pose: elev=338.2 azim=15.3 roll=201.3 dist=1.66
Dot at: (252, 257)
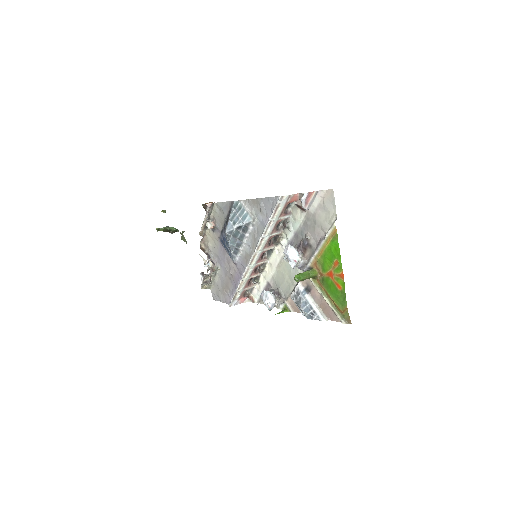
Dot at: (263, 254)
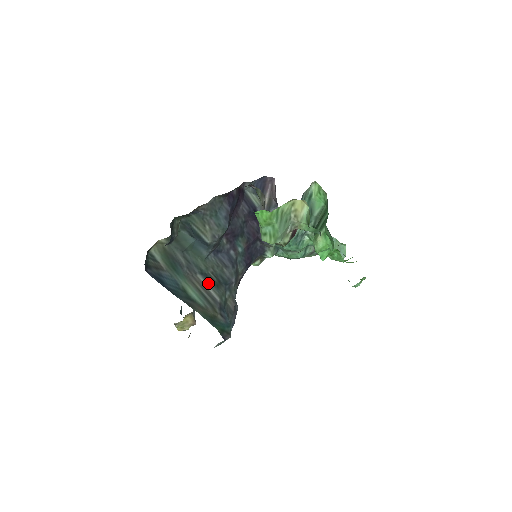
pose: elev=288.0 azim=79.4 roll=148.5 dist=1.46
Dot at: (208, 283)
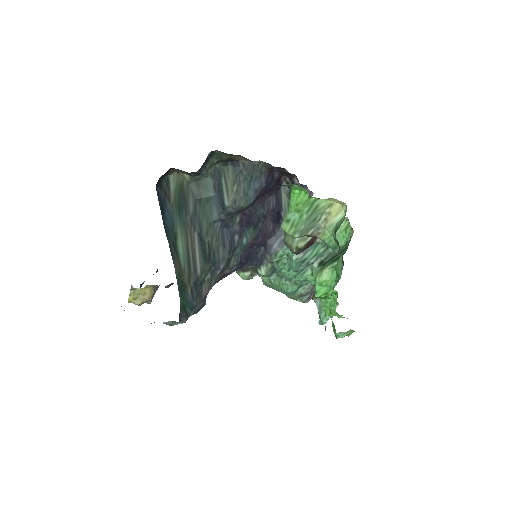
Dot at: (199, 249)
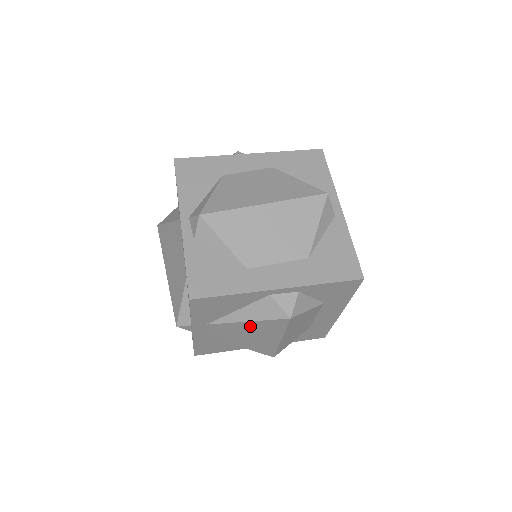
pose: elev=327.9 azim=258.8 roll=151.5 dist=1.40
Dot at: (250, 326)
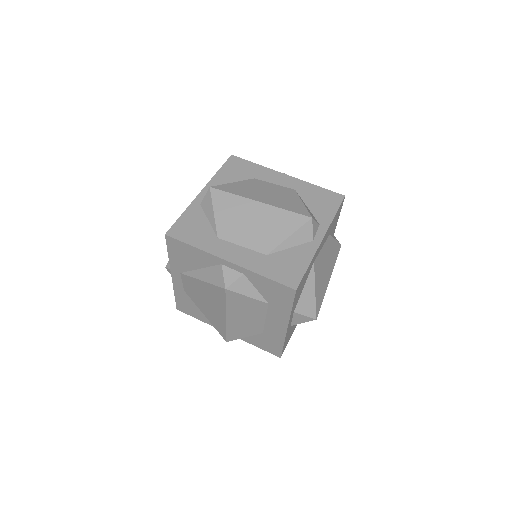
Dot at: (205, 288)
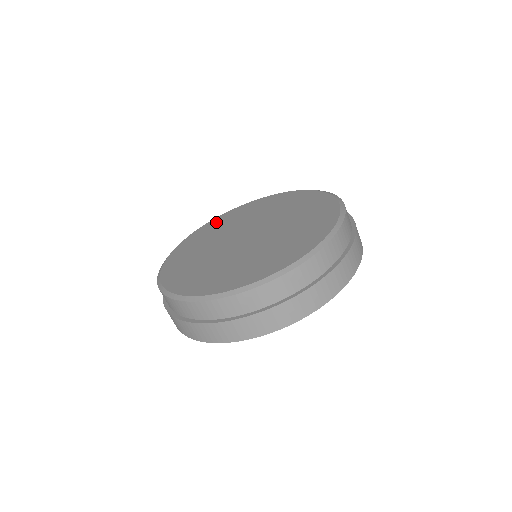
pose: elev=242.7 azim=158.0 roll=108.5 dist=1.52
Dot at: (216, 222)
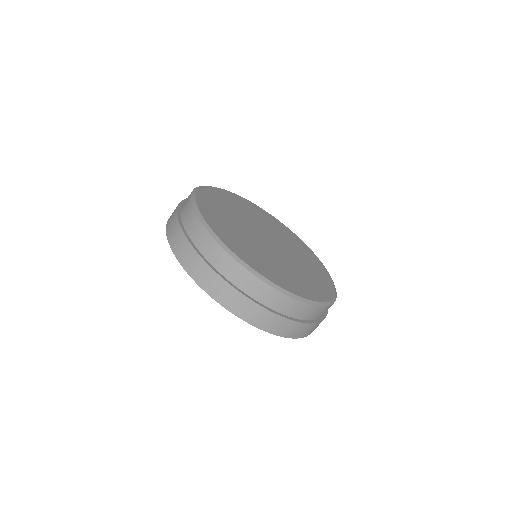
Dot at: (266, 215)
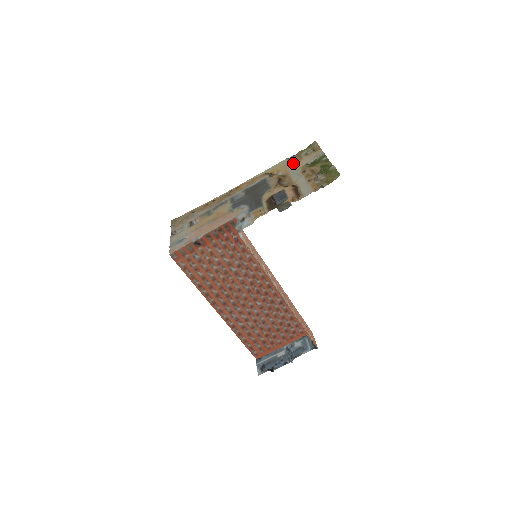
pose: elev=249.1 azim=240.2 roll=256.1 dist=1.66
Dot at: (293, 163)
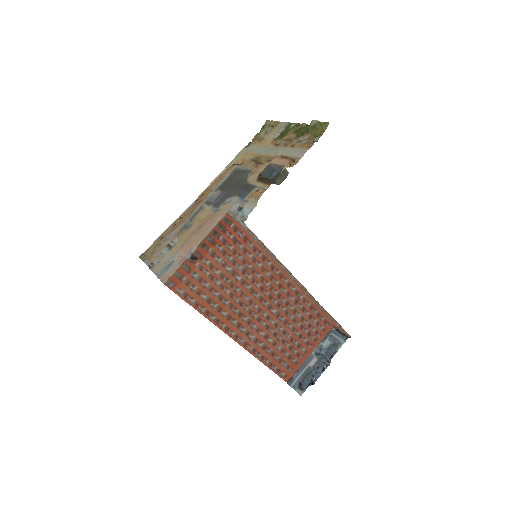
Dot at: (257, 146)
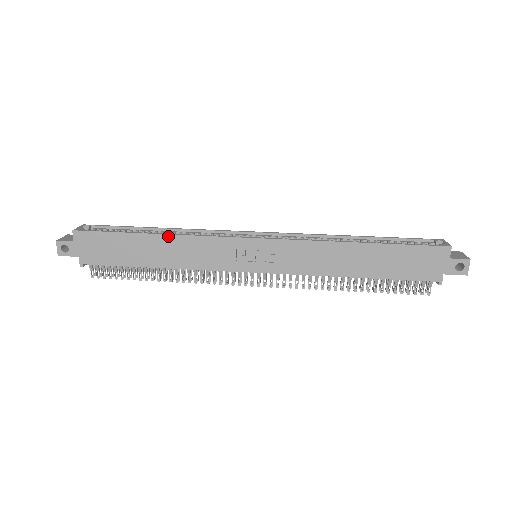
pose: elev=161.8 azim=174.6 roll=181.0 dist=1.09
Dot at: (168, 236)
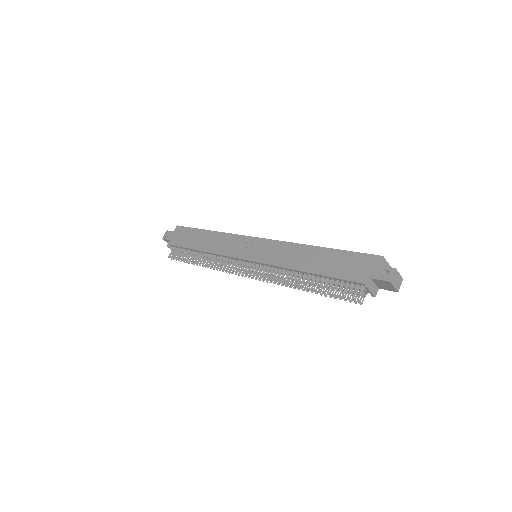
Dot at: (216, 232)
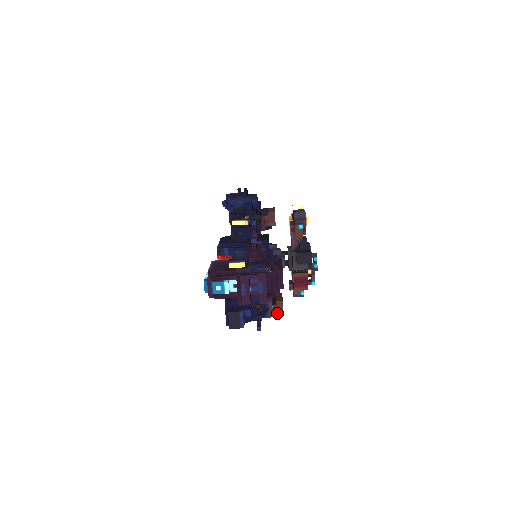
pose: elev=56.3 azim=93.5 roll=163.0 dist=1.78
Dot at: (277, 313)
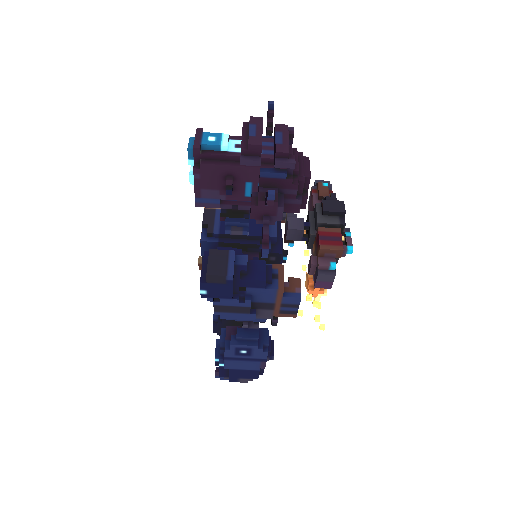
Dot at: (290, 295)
═══
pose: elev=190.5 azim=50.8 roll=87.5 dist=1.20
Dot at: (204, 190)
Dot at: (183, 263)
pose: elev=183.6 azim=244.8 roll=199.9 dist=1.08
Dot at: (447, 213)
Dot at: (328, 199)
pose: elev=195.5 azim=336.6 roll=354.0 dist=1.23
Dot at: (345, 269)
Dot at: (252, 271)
═══
Aim of the task:
Copy out the records from the line containing "pose: elev=183.6 azim=244.8" through the line containing "Dot at: (252, 271)", with both of those lines included.

Result:
pose: elev=183.6 azim=244.8 roll=199.9 dist=1.08
Dot at: (447, 213)
Dot at: (328, 199)
pose: elev=195.5 azim=336.6 roll=354.0 dist=1.23
Dot at: (345, 269)
Dot at: (252, 271)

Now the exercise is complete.